Words from wise writing
teachers. This summer I’ve taken them to
heart. Most mornings I sit down with a
chocolate croissant, a cup of coffee, and Donald Maass’ Writing the Break Out Novel Workbook and learn something more about
my characters, their conflicts, and their building tension. It’s the middle of July, and I don’t have
many pages. You know, actual pages of
the first draft. Well, I have one I
wrote this morning. But, in six weeks,
I’ve made more progress with this story than any of my other novels.
I think it’s because I’ve
been working on the distinctions Maass makes between the protagonist’s main
problem, and what he calls complications, plot layers, and subplots. Maass uses a lot of adult novels to
demonstrate these concepts, but I’m going to use Jandy Nelson’s The Sky Is Everywhere here to illustrate
them. I think Nelson’s understanding of
how these elements work in her story account for the fully-felt reading
experience.
Warning: Spoilers Abound!
Look, The Sky Is Everywhere could easily have turned into another great
YA example of “girl must choose between Edward and Jacob.” Lennie is caught between a romance with her
recently dead sister’s boyfriend, with whom she can remember and grieve the
past, and the new musical genius in town, with whom she can imagine and
celebrate the future.

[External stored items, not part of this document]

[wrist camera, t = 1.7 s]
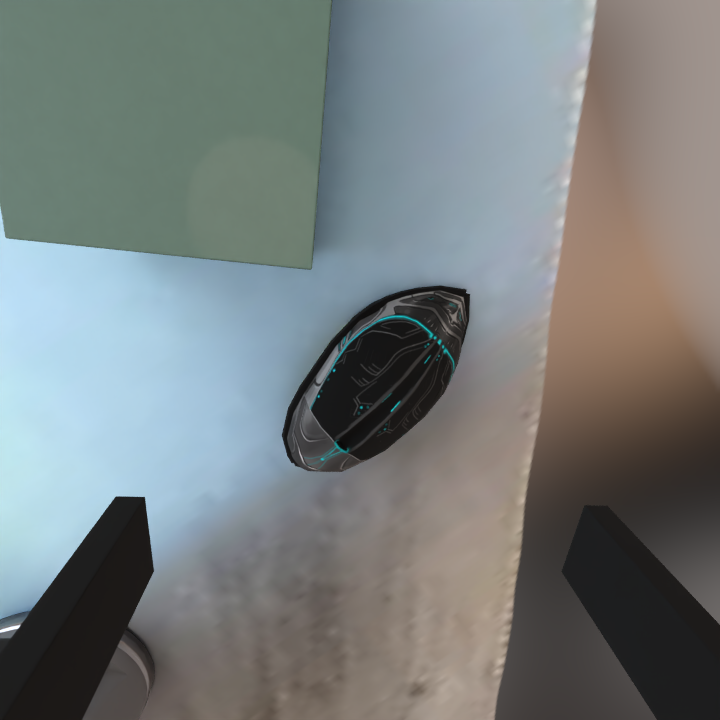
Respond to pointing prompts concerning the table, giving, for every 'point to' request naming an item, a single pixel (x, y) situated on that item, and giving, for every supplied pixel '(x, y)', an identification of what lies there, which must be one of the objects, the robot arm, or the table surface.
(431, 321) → the computer mouse
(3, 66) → the desk shelf
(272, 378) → the table surface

But the book is so
much more than that. And here is why.
No surprise, Nelson is
crystal clear about Lennie’s MAIN
PROBLEM. And it is not just a choice
between to boys. Lennie wants to get
through her grief for sister, Bailey.
Her Uncle Big actually says, “There’s no way but through.” What that means gets complicated though. Through
means time to experience loss and pain, and through
means being on the other side of loss and pain, able to embrace life again.
Maass defines COMPLICATIONS as the obstacles that get
in the way of the protagonist’s main goal.

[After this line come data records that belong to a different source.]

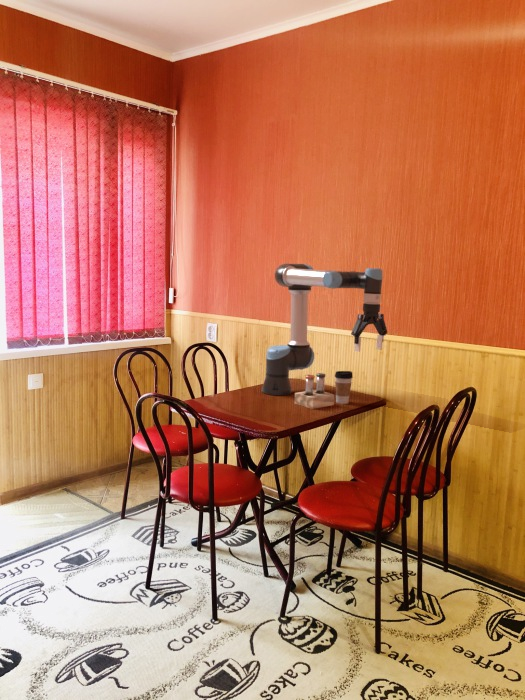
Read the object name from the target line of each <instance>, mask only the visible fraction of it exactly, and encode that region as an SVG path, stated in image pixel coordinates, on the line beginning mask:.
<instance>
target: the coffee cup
mask: <svg viewBox="0 0 525 700" xmlns="http://www.w3.org/2000/svg"><path fill="white" fill-rule="evenodd" d="M334 377H335V380H334V381H335V382H334V383H335V385H334V386H335V402H336V404H340V405H341V404H342V405H343V404H344V405H346V404H349V402H350V401H349V400H350V393H351V387H352V383H353V382H352V379H353V371H351V370H338V371H335V374H334Z"/></svg>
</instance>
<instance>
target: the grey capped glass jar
mask: <svg viewBox="0 0 525 700" xmlns="http://www.w3.org/2000/svg"><path fill="white" fill-rule="evenodd" d="M326 376H327V375H326V373H321V372H320V373H319V372H318V373H316V376H315V377H316V389H315V390H316V393H318V394H323V393H324V392H325V382H326V381H325V379H326Z"/></svg>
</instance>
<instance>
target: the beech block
mask: <svg viewBox="0 0 525 700" xmlns="http://www.w3.org/2000/svg"><path fill="white" fill-rule="evenodd" d="M293 403H294V404H295V405H298V406H302V407H304V408H308V409H311V410H314V409H320V408H326V407H329V406H334V405H335V394H333V393H330V392H326V391H324V393H323V394H318V393H316V389H313V395H312V396H308V395H305V390H304V391H299V392H294V402H293Z"/></svg>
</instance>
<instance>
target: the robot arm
mask: <svg viewBox="0 0 525 700" xmlns="http://www.w3.org/2000/svg"><path fill="white" fill-rule="evenodd" d="M274 279H275V282H276V283H277V284H278V285H279V286H281V287H286V288H287V290H288V292H289V293H290V340H289V341H288V342H287V344H286V345H285V344H280V345H278V344H277V345H273V346H270V347H268V348H267V350H266V359H265V360H266V363H265V378H264V382H263V384H262V386H261V392H262V394H266V395H271V396H287V395H291V394H292V390H293V389H292V386H291V382H290V378H289V377H290V371H297V370H298V371H299V370H304V369H309V368H310V367H311V366H312V365H313V363H314V361H315V352H314V351H313V348H312V347H311V343H310V342H309V341H308V312H309V311H308V308H309V307H308V306H309V303H308V302H309V294H310V293H311V291H312V287H321V288H327V289H333V290H334V289H361V290H363V300H362V301H363V304H362V311H363V314H362V313H361V314H360V313H358V314H357V319H356V322H355V323H354V326H353V328H352V331H351V336H354V339H353V340H354V352H360V353H361V344H362V343H361V342H362V337H361V335H362V334H363V332H364V330H365V329H366V328H367V326H369V325H373V326H374V327H375V330H376V331H377V333H378V334H377V336H376V337H377V339H376V350H381V351H382V350H383V342H384V338H385V337H384V336H386V335H387V334H388V329H387V326H386V325H387V324H386V322H385V320H384V319H385V318H384V316H385V315H384V313H380V311H381V304H380V303H381V300H382V299H381V298H382V287H383V285H382V284H383V280H384V279H383V269H382V268H375V267H374V268H373V267H371V268H370V267H367V268H366V269H365V271H363V272H362V271H356V270H355V271H350V270H349V271H344V270H343V271H341V270H339V271H338V270H322V269H314V268H313V267H312V266H311V265H309V264H304V263H283V264H280V265H279V266H278V267H277V268H276V269H275V272H274Z"/></svg>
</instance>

These not only abound in The Sky
Is Everywhere, but remain incredibly focused on Lennie’s desire to get
through her grief. Toby, the now-dead
Bailey’s boyfriend, helps Lennie remember Bailey in a way no one else can. Joe, the new boy in town, and perfect
counterpoint, enables Lennie to forget her grief. The jacket copy doesn’t lie when it reads,
“though she knows if the two of them collide her whole world will explode,”
because when Joe sees Lennis kissing Toby Lennie breaks with Toby and Joe
breaks with her. Without either boy in
her life, Lennie comes to realize that both relationships were masking her need
to face that, without her sister, she is undeniably alone. After this realization, it dawns on Lennie
she has been focused on only her own grief.
So well does Nelson understand Lennie’s main problem that the
complications can unfold and unfold.
Now Maass distinguishes
complications from PLOT LAYERS,
which he defines as additional problems the protagonist faces –not
complications to the main problem, but altogether different problems. Lennie has these too. She has avoided her clarinet talent. She writes audience-less poems which she
scatters everywhere. And Lennie learns
about her missing mother. These problems
exist separately from Lennie’s need to get through her grief, but they are both
compounded by Bailey’s death and come to inform Lennie’s journey through her
grief. The layering leaves Nelson levels
of problems to utilize in Lennie’s inner arc, but because she finds nodes of
conjunction between these layers and the main problem, the book holds
together. The layers are not random or
scattered, they are purposeful. If they
do not exist because of Bailey’s death, they become touch-points that help
Lennie make sense of things.
SUBPLOTS,
Maass says, are something else. While
plot layers are given to the protagonist, subplots are narrative lines given to
other characters. Nelson nails these as
well. Toby wants to hold on to Bailey, though he must let her go. Joe wants an all-or-nothing romance, but life
is more complicated than that. Gram
wants to talk about her own grief with Lennie, Big wants to bring the family –particularly
Lennie— back to life, and Lennie’s best friend, Sarah, just wants their
friendship back. Each character is
working to solve his/her own problem while the protagonist is working on the
main problem, though, again, the secondary character’s issues are tightly woven
to that main problem. The result is not
only a rich dynamic between characters, but also a meaning-making aesthetic.
The depth and breadth of
Nelson’s work with the protagonist’s main problem, complications, and layers,
as well as, the secondary characters’ subplots is encouraging to my work this
summer. Of course, it’s nice when the
pages start to come, the actual pages of accumulating chapters, but Nelson’s
work tells me something different. It
tells me it’s worth taking the time to understand your material with clarity.
I copied this quotation from
The Sky is Everywhere down in my journal:
Beside me, step for step, breath for
breath, is the unbearable fact that I have a future and Bailey doesn’t.
This is when I know it.
My sister will die over and over again
for the rest of my life. Grief is
forever. It doesn’t go away; it becomes
part of you, step for step, breath for breath.
I will never stop grieving Bailey because I will never stop loving
her. That’s just how it is. Grief and love are cojoined, you don’t get
one without the other. All I can do its
love her, and love the world, emulate her by living with daring and spirit and
joy.
The reason I catch my breath
when I read this passage is because Jandy Nelson earned that moment. She earned that moment because she took the
time to know her material with intense clarity.
I’m going to do that too. Thank you, Jandy!